Steve Coughlin: “Driving at Twilight”
DRIVING AT TWILIGHT
Let it be late August, Dylan’s “Not Dark Yet”
on the radio, those final moments before
I turn the headlights on. Let me hear Dylan’s raspy vocals
with only a hint of static. It takes a moment
to realize this is my father’s car, the leather seats
of his ’78 Mercury, a blue air freshener dangling
from the rearview mirror. And maybe I’m a little unsettled
because even now, mind hazy, I know my father’s car
is decades gone.
I coast along the winding streets
of Massachusetts past old colonials soft
with living room light, streets endlessly empty,
not thinking of my mother’s final days–the hospital bed
in the middle of our living room, her erratic inhalations
as my mother’s favorite big band music
played on a silver radio.
There’s only a rising sense
of the ocean, the scent of sea water. And maybe I realize
my father’s actually beside me, that he’s been here for miles
wearing a pristine white t-shirt. The static
makes it difficult to hear Dylan
so I turn the radio louder, tap my finger
on the steering wheel. In my father’s car
with its long front-end and polished hubcaps
I’m not concerned about the sky’s deepening purple,
that the months have faded
from August to November–
the beachfront empty, arcade closed.
And now it becomes clear
it’s really my father who’s driving. I now understand
that it’s me in the passenger’s seat and my mother’s
at home. Her body moves like it did at 25, her hair again
dark brown. We do not speak
because my father’s got his own favorites playin–Bobby Darin,
Fats Domino. So what if we can barely hear?

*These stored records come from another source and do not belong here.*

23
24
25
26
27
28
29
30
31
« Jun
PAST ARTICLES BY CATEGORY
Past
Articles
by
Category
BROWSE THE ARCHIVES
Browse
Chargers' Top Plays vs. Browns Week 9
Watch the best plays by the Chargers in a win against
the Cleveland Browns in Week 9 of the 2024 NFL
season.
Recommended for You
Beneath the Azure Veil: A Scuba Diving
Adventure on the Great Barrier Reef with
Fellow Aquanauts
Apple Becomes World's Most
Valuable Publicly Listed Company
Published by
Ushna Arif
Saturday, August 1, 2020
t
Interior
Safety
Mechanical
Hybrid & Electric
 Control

So what if the hovering darkness
seems impatient? We’re all so young, my father and me,
and my mother too now sitting behind us, her hand reaching
to touch my father’s shoulder. We drive
as the ocean moves closer but do not worry
because we have these final threads of purple
and are certain–even as the static grows–
there’s something here that will save us.
Steve Coughlin has published poems in various literary journals and magazines, including the Gettysburg Review, New Ohio Review, Michigan Quarterly Review, Gulf Coast, Seneca Review, Slate, and Pleiades. His first book of poetry, Another City, was published in 2014 by FutureCycle Press. Coughlin is an Assistant Professor of English at Chadron State College.